THE TASK -
Look below for the line containing "55. I can't follow you. 我不懂你说的。"; from there, print each line exactly up to and including the line containing "85. I'll have to try that. 我得试试这么做。", and stop.

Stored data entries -
---

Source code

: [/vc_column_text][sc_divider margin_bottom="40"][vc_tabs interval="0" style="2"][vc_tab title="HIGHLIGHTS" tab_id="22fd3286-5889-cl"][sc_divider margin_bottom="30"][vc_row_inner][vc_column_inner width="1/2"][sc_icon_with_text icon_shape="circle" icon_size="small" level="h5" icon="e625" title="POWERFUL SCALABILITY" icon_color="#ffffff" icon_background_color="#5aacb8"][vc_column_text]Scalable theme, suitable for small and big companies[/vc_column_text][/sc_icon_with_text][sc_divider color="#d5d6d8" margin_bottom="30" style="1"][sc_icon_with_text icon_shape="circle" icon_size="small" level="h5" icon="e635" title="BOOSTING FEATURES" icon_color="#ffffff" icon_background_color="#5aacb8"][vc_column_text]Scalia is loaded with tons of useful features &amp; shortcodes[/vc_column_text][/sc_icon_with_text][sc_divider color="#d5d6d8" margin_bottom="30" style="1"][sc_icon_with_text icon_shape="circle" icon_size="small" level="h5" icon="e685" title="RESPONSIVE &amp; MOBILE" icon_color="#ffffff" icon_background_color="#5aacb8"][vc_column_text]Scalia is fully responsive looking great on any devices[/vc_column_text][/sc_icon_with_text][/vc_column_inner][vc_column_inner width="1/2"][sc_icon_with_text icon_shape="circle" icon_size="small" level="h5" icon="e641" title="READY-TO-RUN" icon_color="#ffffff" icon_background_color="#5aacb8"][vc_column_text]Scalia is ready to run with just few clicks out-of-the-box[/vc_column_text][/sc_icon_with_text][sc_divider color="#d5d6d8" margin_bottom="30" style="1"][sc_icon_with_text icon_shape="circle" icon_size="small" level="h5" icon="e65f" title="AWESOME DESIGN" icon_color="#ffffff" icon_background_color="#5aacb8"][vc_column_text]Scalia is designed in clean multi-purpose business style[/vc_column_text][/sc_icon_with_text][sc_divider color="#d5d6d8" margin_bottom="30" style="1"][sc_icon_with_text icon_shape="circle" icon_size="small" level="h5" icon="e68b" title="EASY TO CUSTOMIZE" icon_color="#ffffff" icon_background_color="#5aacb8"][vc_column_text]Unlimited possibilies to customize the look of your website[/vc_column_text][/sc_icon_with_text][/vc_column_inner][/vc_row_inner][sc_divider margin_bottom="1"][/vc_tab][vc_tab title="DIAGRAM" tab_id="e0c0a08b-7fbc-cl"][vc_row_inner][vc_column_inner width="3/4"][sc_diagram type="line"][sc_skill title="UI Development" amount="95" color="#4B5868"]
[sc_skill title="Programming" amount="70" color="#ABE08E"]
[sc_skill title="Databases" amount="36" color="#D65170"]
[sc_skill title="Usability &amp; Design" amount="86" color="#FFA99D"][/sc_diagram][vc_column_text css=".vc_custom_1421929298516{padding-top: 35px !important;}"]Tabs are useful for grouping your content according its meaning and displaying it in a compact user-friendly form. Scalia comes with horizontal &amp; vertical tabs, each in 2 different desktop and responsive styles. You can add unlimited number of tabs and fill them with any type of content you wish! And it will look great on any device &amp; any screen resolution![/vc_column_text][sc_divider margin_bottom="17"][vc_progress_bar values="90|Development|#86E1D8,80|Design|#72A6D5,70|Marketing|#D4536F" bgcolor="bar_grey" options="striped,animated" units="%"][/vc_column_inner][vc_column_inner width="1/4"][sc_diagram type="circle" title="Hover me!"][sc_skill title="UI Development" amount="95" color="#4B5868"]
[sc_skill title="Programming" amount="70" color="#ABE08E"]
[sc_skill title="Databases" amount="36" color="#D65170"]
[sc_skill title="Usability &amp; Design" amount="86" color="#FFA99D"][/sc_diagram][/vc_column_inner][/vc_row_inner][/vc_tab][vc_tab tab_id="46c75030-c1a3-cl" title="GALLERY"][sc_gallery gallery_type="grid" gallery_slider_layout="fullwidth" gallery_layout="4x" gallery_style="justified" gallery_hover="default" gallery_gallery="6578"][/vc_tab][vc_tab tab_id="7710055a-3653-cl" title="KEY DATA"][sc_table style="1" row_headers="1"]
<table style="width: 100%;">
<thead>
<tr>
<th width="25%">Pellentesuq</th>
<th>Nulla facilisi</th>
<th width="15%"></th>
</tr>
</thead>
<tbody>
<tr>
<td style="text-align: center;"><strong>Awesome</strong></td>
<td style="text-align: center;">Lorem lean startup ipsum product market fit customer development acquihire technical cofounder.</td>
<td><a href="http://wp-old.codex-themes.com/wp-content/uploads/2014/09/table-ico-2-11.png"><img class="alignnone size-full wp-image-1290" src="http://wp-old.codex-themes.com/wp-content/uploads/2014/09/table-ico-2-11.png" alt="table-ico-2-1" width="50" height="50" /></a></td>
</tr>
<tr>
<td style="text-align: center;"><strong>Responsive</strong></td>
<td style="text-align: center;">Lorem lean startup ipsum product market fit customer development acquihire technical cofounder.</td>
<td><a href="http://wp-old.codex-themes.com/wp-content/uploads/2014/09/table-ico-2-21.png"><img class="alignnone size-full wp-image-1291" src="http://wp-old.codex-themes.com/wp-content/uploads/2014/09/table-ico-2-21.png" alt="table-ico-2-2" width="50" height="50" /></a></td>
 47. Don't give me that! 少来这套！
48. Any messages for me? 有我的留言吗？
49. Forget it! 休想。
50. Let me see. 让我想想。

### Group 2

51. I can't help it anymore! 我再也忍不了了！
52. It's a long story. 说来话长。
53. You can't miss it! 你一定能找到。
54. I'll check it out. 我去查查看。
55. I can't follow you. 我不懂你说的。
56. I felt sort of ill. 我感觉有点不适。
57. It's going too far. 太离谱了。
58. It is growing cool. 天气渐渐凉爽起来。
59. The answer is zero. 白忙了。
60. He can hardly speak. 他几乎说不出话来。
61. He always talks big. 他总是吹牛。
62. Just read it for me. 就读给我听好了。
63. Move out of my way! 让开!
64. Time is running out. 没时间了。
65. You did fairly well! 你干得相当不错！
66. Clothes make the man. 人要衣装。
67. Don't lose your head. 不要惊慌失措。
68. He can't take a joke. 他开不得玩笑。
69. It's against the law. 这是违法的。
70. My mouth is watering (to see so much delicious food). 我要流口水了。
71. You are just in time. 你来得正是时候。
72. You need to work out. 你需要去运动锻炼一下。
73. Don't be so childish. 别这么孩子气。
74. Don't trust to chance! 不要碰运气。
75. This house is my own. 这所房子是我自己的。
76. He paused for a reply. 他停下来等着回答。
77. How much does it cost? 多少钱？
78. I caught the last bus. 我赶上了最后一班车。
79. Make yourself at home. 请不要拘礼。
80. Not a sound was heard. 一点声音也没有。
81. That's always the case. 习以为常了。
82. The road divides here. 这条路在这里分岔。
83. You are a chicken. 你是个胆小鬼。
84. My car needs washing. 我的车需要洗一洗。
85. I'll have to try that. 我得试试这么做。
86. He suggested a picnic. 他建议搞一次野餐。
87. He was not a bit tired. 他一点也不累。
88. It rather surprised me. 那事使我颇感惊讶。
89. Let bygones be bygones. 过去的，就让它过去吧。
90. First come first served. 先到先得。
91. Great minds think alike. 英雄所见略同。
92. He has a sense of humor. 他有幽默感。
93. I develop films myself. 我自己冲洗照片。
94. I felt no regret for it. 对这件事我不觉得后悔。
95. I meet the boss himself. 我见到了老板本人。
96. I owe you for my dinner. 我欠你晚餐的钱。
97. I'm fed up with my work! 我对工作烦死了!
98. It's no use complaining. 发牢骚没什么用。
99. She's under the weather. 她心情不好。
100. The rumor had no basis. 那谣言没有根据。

---

RESULT BELOW -
55. I can't follow you. 我不懂你说的。
56. I felt sort of ill. 我感觉有点不适。
57. It's going too far. 太离谱了。
58. It is growing cool. 天气渐渐凉爽起来。
59. The answer is zero. 白忙了。
60. He can hardly speak. 他几乎说不出话来。
61. He always talks big. 他总是吹牛。
62. Just read it for me. 就读给我听好了。
63. Move out of my way! 让开!
64. Time is running out. 没时间了。
65. You did fairly well! 你干得相当不错！
66. Clothes make the man. 人要衣装。
67. Don't lose your head. 不要惊慌失措。
68. He can't take a joke. 他开不得玩笑。
69. It's against the law. 这是违法的。
70. My mouth is watering (to see so much delicious food). 我要流口水了。
71. You are just in time. 你来得正是时候。
72. You need to work out. 你需要去运动锻炼一下。
73. Don't be so childish. 别这么孩子气。
74. Don't trust to chance! 不要碰运气。
75. This house is my own. 这所房子是我自己的。
76. He paused for a reply. 他停下来等着回答。
77. How much does it cost? 多少钱？
78. I caught the last bus. 我赶上了最后一班车。
79. Make yourself at home. 请不要拘礼。
80. Not a sound was heard. 一点声音也没有。
81. That's always the case. 习以为常了。
82. The road divides here. 这条路在这里分岔。
83. You are a chicken. 你是个胆小鬼。
84. My car needs washing. 我的车需要洗一洗。
85. I'll have to try that. 我得试试这么做。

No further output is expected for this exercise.